Inorganic Polymers : Silicates/ Silicones
The polymers whose backbone chains are made of carbon atoms, is called organic polymers. But there are some other kinds of polymers whose back bone is not made of carbon atoms but consist of atoms other than carbon. These arc called inorganic polymers.
Silicones are synthetic polymers made from the products of nature. Although “silicone” is often used as a generic term for nearly all substances that contain a silicon atom, it is more properly described as an entirely synthetic polymer containing a Si-0 backbone. To this backbone, organic groups are frequently attached to the silicon atoms via a Si-C bond.

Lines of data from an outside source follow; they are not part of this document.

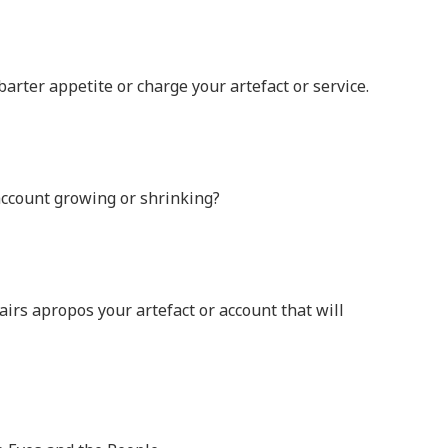
arter appetite or charge your artefact or service.
 account growing or shrinking?
fairs apropos your artefact or account that will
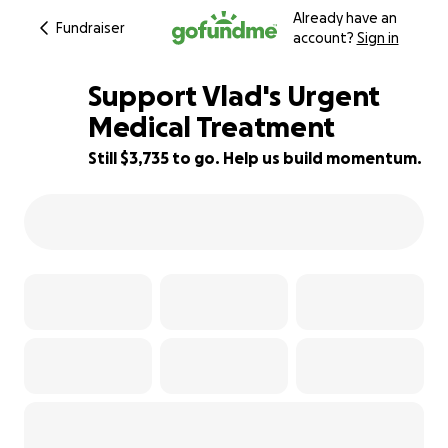
Already have an
Fundraiser
account?
Sign in
Support Vlad's Urgent
Medical Treatment
Still $3,735 to go. Help us build momentum.
38% complete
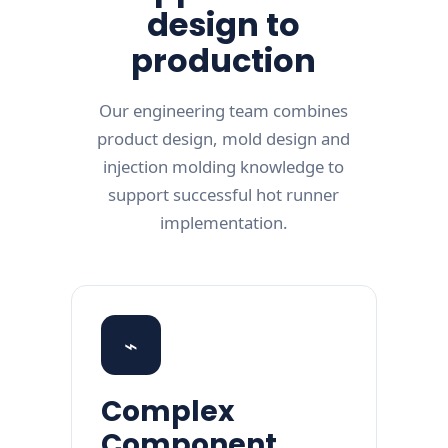
design to
production
Our engineering team combines
product design, mold design and
injection molding knowledge to
support successful hot runner
implementation.
⌁
Complex
Component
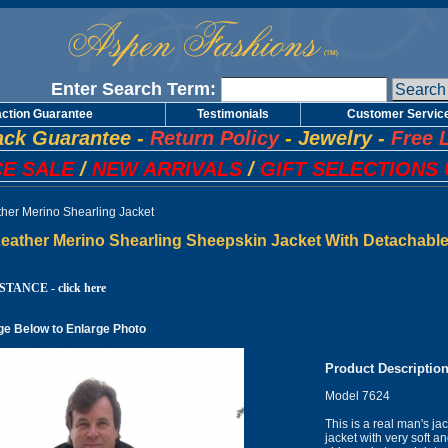
Enter Search Term:
action Guarantee
Testimonials
Customer Servic
ck Guarantee
-
Return Policy
-
Jewelry
-
Free 
E SALE
/
NEW ARRIVALS
/
GIFT SELECTIONS 
ther Merino Shearling Jacket
eather Merino Shearling Sheepskin Jacket With Detachable
TANCE - click here
ge Below to Enlarge Photo
Product Descriptio
Model 7624
This is a real man's ja
jacket with very soft an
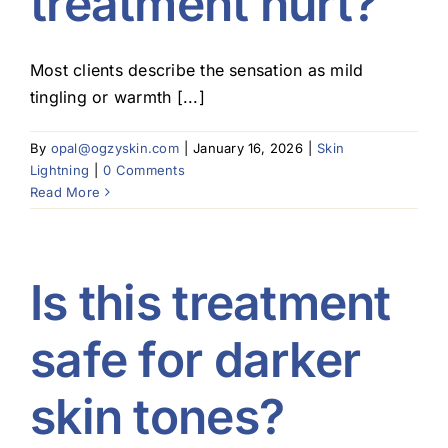
treatment hurt?
Most clients describe the sensation as mild
tingling or warmth [...]
By
opal@ogzyskin.com
|
January 16, 2026
|
Skin
Lightning
|
0 Comments
Read More
Is this treatment
safe for darker
skin tones?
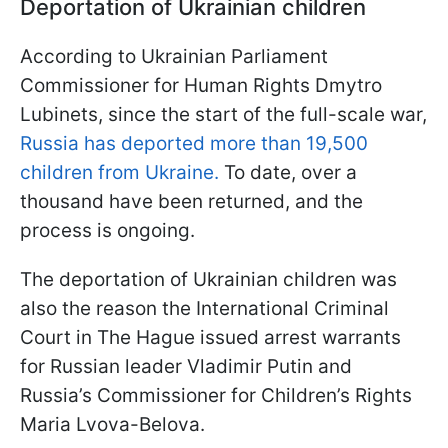
Deportation of Ukrainian children
According to Ukrainian Parliament
Commissioner for Human Rights Dmytro
Lubinets, since the start of the full-scale war,
Russia has deported more than 19,500
children from Ukraine.
To date, over a
thousand have been returned, and the
process is ongoing.
The deportation of Ukrainian children was
also the reason the International Criminal
Court in The Hague issued arrest warrants
for Russian leader Vladimir Putin and
Russia’s Commissioner for Children’s Rights
Maria Lvova-Belova.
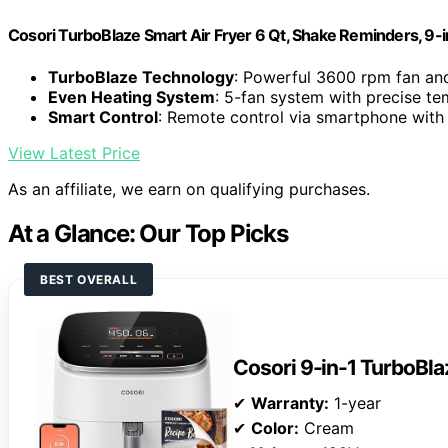
Cosori TurboBlaze Smart Air Fryer 6 Qt, Shake Reminders, 9-
TurboBlaze Technology
: Powerful 3600 rpm fan an
Even Heating System
: 5-fan system with precise te
Smart Control
: Remote control via smartphone with
View Latest Price
As an affiliate, we earn on qualifying purchases.
At a Glance: Our Top Picks
BEST OVERALL
Cosori 9-in-1 TurboBlaz
✔
Warranty:
1-year
✔
Color:
Cream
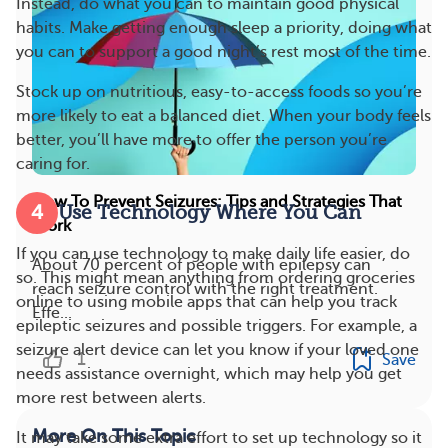
Instead, do what you can to maintain good physical
habits. Make getting enough sleep a priority, doing what
you can to support a good night’s rest most of the time.
Stock up on nutritious, easy-to-access foods so you’re
more likely to eat a balanced diet. When your body feels
better, you’ll have more to offer the person you’re
caring for.
How To Prevent Seizures: Tips and Strategies That
4
Use Technology Where You Can
Work
If you can use technology to make daily life easier, do
About 70 percent of people with epilepsy can
so. This might mean anything from ordering groceries
reach seizure control with the right treatment.
online to using mobile apps that can help you track
Effe...
epileptic seizures and possible triggers. For example, a
seizure alert device can let you know if your loved one
1
Save
needs assistance overnight, which may help you get
more rest between alerts.
More On This Topic
It may take some extra effort to set up technology so it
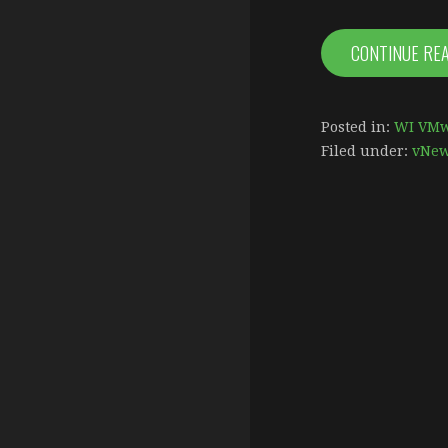
CONTINUE RE
Posted in:
WI VMw
Filed under:
vNe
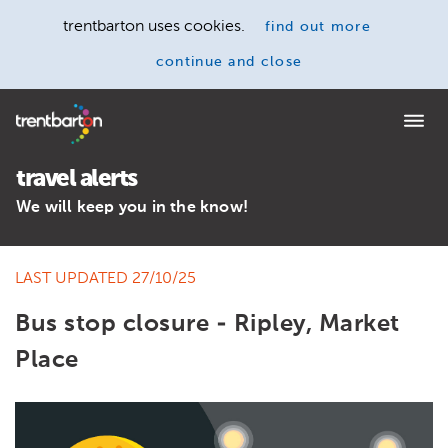
trentbarton uses cookies.
find out more
continue and close
Home
travel alerts
We will keep you in the know!
LAST UPDATED 27/10/25
Bus stop closure - Ripley, Market
Place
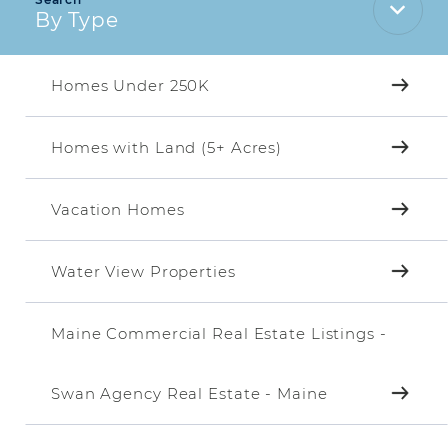
By Type
Homes Under 250K
Homes with Land (5+ Acres)
Vacation Homes
Water View Properties
Maine Commercial Real Estate Listings -
Swan Agency Real Estate - Maine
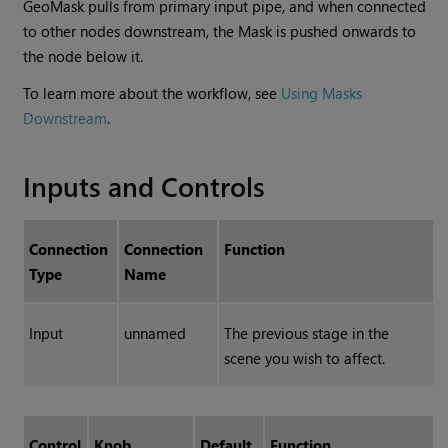
GeoMask pulls from primary input pipe, and when connected
to other nodes downstream, the Mask is pushed onwards to
the node below it.
To learn more about the workflow, see
Using Masks
Downstream
.
Inputs and Controls
Connection
Connection
Function
Type
Name
Input
unnamed
The previous stage in the
scene you wish to affect.
Control
Knob
Default
Function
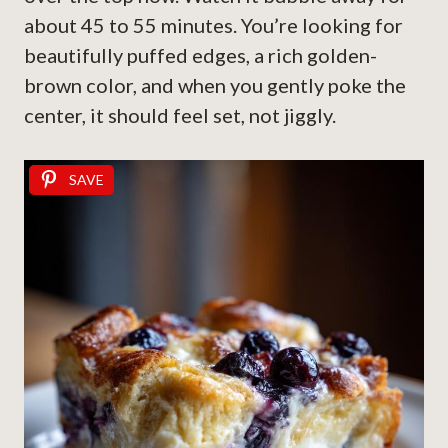
about 45 to 55 minutes. You’re looking for
beautifully puffed edges, a rich golden-
brown color, and when you gently poke the
center, it should feel set, not jiggly.
SAVE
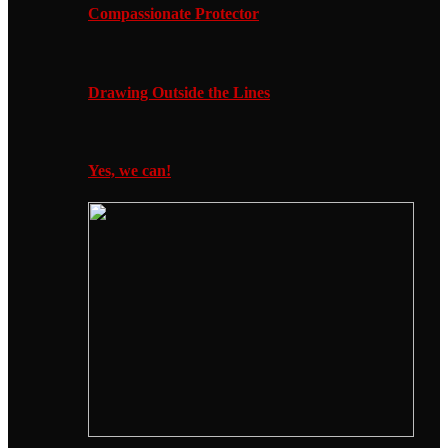
Compassionate Protector
Drawing Outside the Lines
Yes, we can!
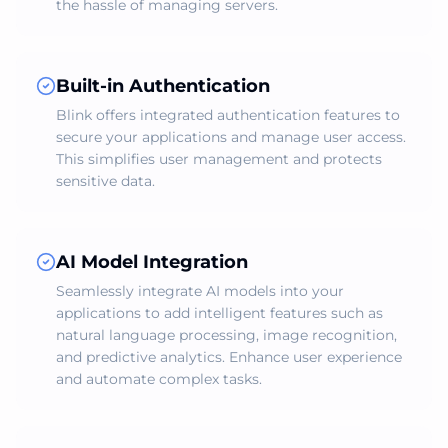
the hassle of managing servers.
Built-in Authentication
Blink offers integrated authentication features to
secure your applications and manage user access.
This simplifies user management and protects
sensitive data.
AI Model Integration
Seamlessly integrate AI models into your
applications to add intelligent features such as
natural language processing, image recognition,
and predictive analytics. Enhance user experience
and automate complex tasks.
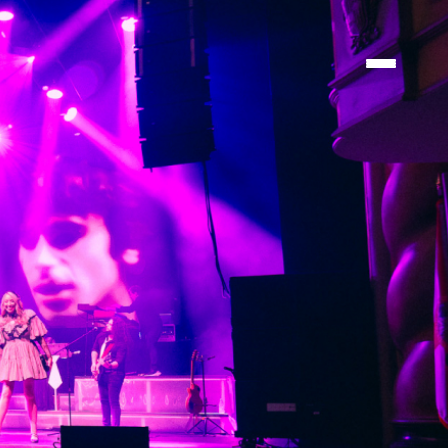
TIONS
TIONS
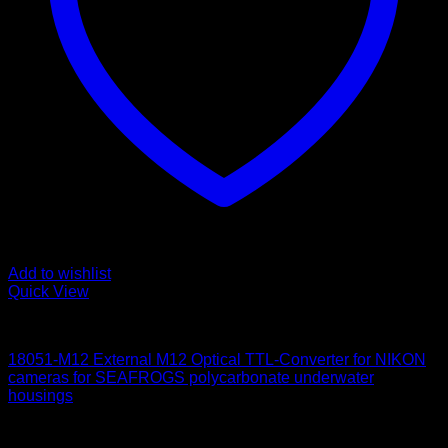
Add to wishlist
Quick View
for Nikon
18051-M12 External M12 Optical TTL-Converter for NIKON
cameras for SEAFROGS polycarbonate underwater
housings
650
$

This general description defines the broad class of polymers known as silicones. The most common example is poly (dimethylsiloxane) or PDMS. This polymer has a repeating (CH3)2SiO unit. These materials are the basic building blocks of the silicone industry. Depending upon the number of repeat units in the polymer chain and the degree of cross-linking at least six classes of commercially important products such as fluids, emulsions, compounds, lubricants and resins can be produced.
F.S.Kipping’s systematic study of the organosilicon compounds gave the way for the development of the silicone industry. He synthesized dialkyldichlorosilanes from SiCl4 and Grignard reagents, which could be rapidly hydrolyzed to the corresponding dihydroxy derivatives.
Gem-diols, >C(OH)2, being unstable can decompose eliminating a molecule of water and give ketones. Kipping expected a similar behaviour from these compounds and hence named them silicones. However, instead of the expected ketones, the reaction resulted in only oily liquids and resins, which were recognised as long-chain polymers arising from intermolecular condensations.